GRIIDC Program Manager, Rosalie Rossi, attended the American Geophysical Union (AGU) fall meeting in Washington, D.C. from December 10 -14, 2018. The AGU fall meeting is the largest international meeting of Earth and space sciences in the world. Along with attending sessions focused on data repositories and data citation, Rosalie presented a poster titled “Lessons Learned: A Data Repository’s Experience Requiring Data Management Training” for the session “Research Data Management: Developing Standards for Data Usability and Trust and Building Capacity with Targeted Data Training for the Research Team”. The poster focused on data management training requirements for Gulf of Mexico Research Initiative (GoMRI) RFP VI funded researchers.

In 2016, GRIIDC began hosting training webinars to help researchers navigate the system, submit quality data and metadata, and provide data organization best practices. As the quality of data and metadata improved, GRIIDC determined that these webinars could mitigate previous issues. In 2017, the GoMRI data policy was updated requiring that each newly funded research consortium or individual investigator complete three training sessions within specific dates of their grant agreement. The training sessions included an introduction to the GoMRI data management program, organizing data – best practices and GRIIDC submission, and how to submit data to GRIIDC. The training sessions were offered by webinar and as workshops presented at the 2018 Gulf of Mexico Oil Spill & Ecosystem Science conference in New Orleans, Louisiana.
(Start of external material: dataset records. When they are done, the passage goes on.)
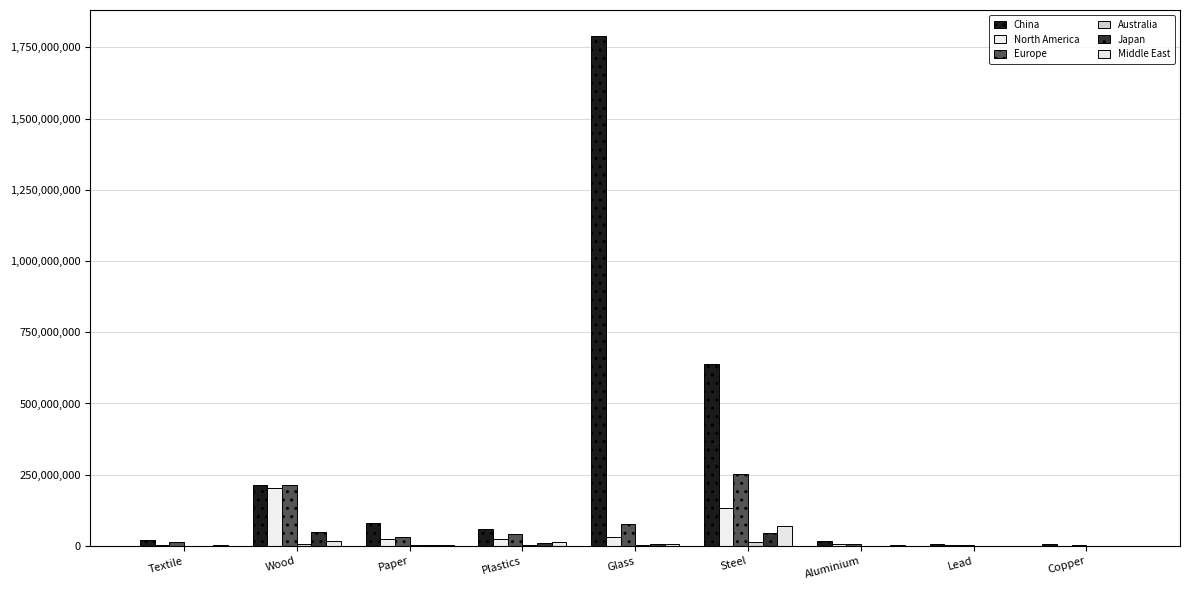

Count the number of data series in this chart.

6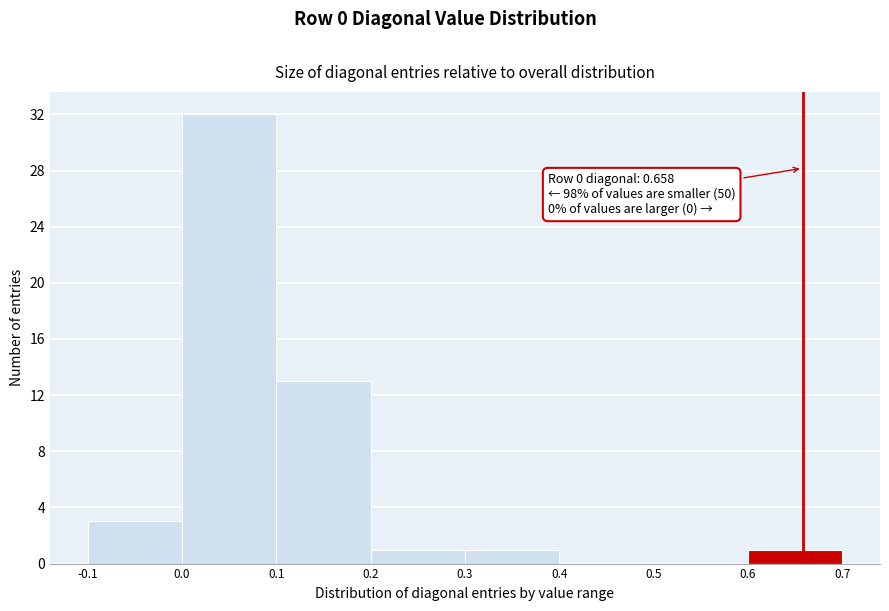

Over which range of the x-axis is the bar tallest?

0.0 to 0.1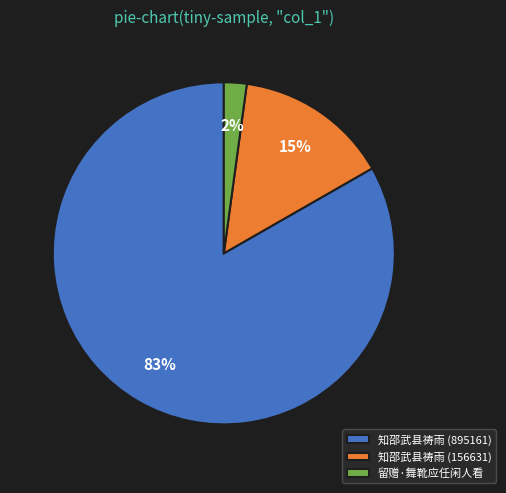

To the nearest percent, what is the average slice percentage?

33%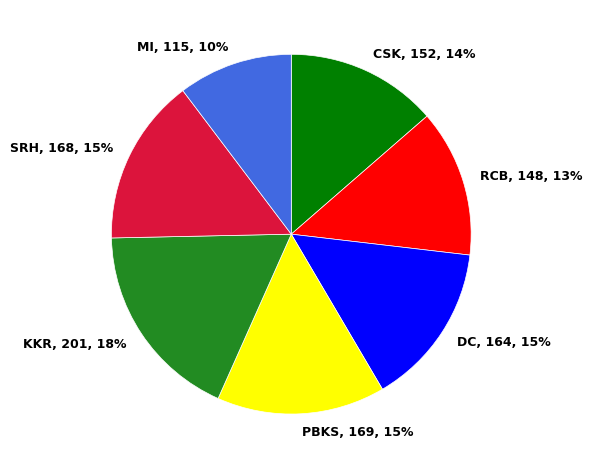

Does any single category account for the majority?

No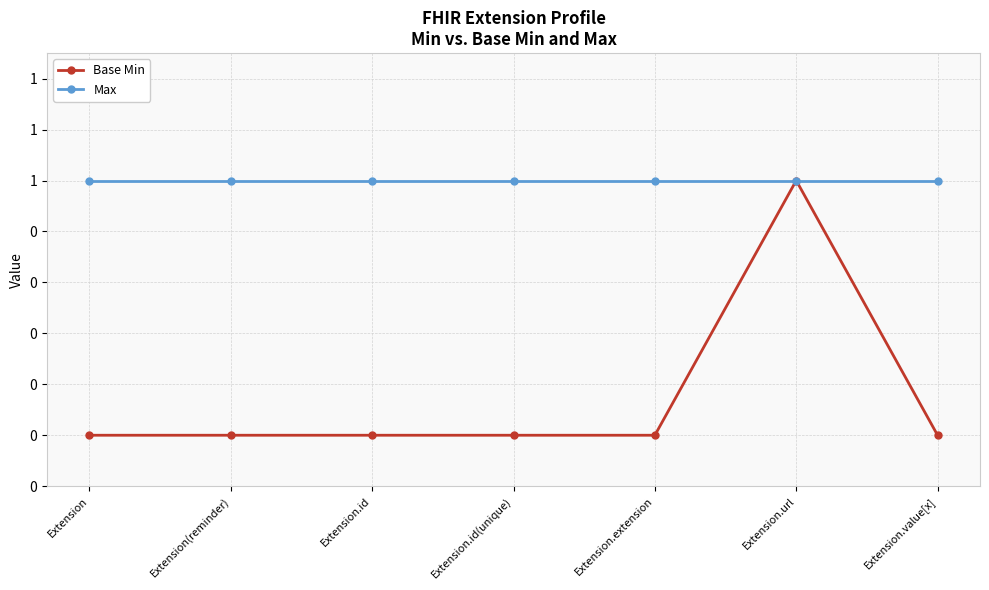

What are all the series names shown in the legend?

Base Min, Max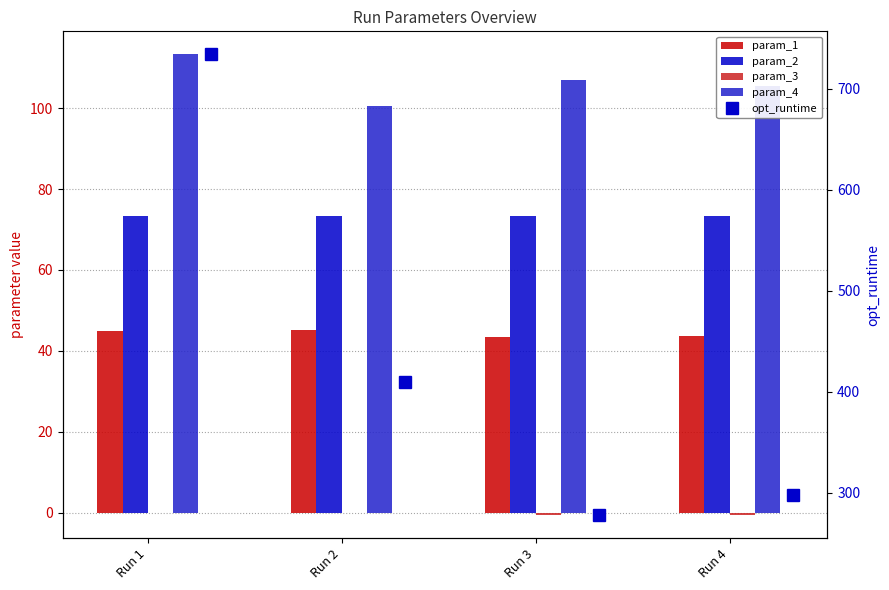

Which category has the lowest value across all series?

Run 3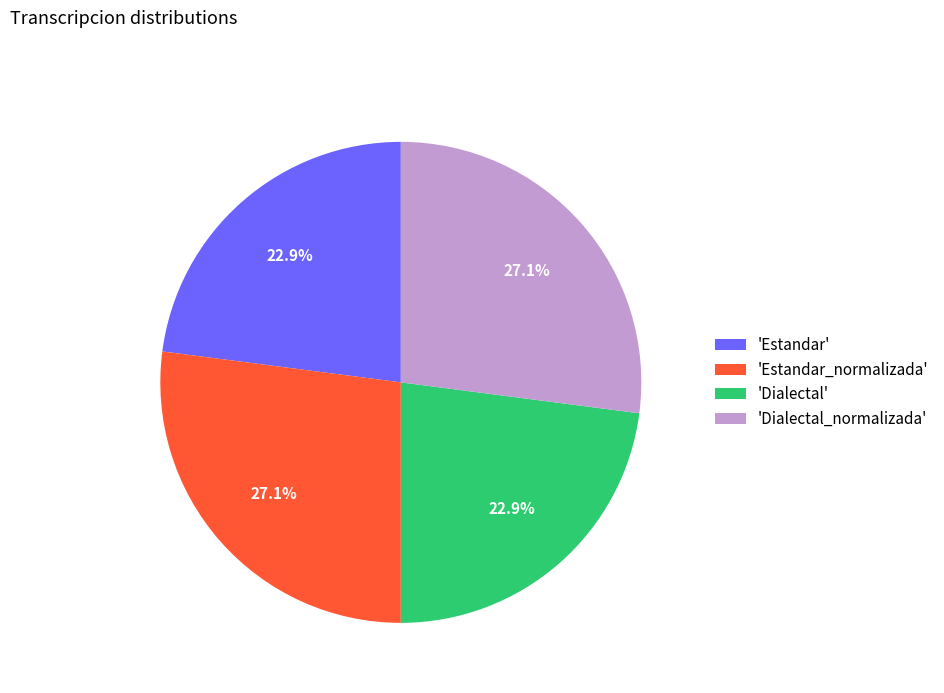

Is there a majority slice in this chart?

No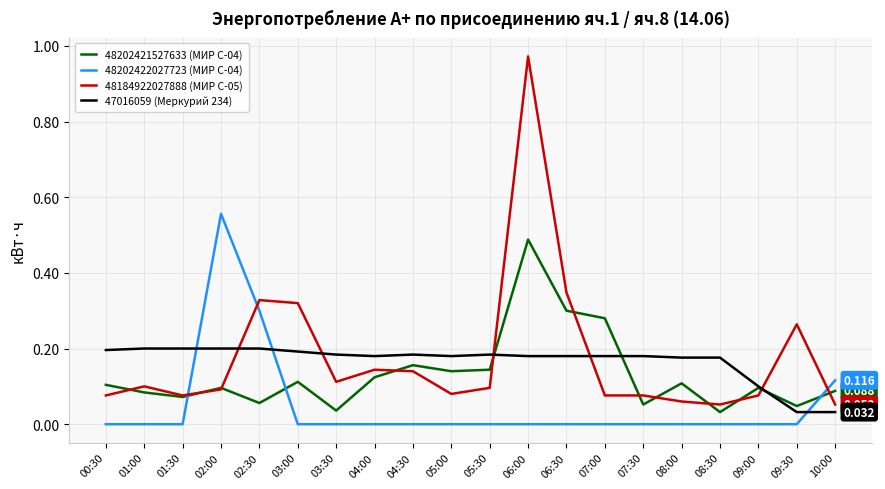

What are all the series names shown in the legend?

48202421527633 (МИР С-04), 48202422027723 (МИР С-04), 48184922027888 (МИР С-05), 47016059 (Меркурий 234)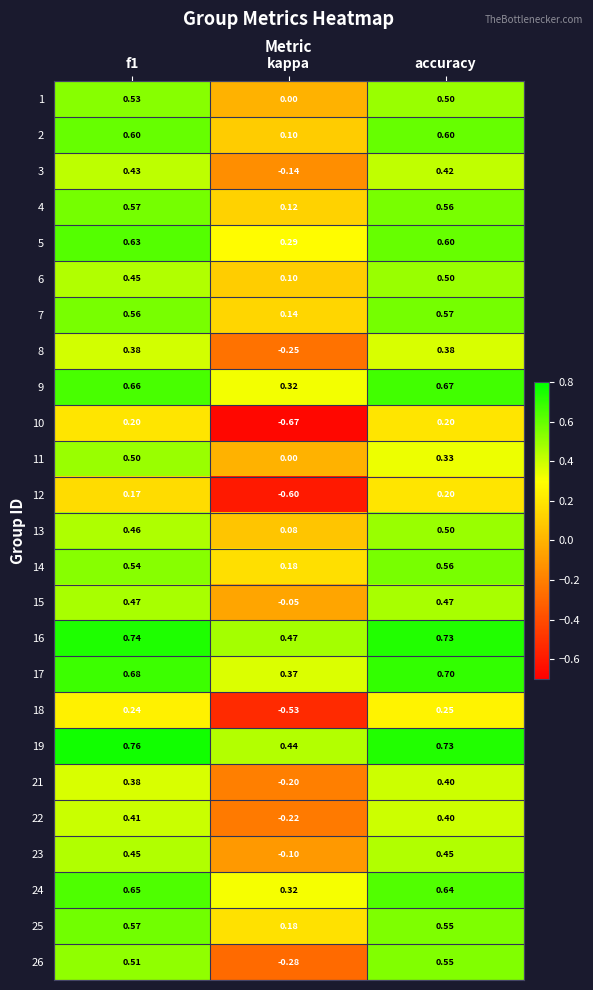

At which category does the chart reach its minimum across all series?

kappa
After hosting over 50 webinars, offering six workshops, and training 260 researchers, GRIIDC identified some improvements for future training including using software to track presentation views, making webinars more interactive, hosting additional in-person workshops, requiring a quiz at the end of the training, and allowing researchers the ability to test out of training. GRIIDC is hopeful that the training will help researchers provide quality data submissions not only for the remaining GoMRI projects, but for data they will generate in the future as well.

GRIIDC is always excited to participate in this meeting and hopes to attend this year’s meeting in San Francisco, California.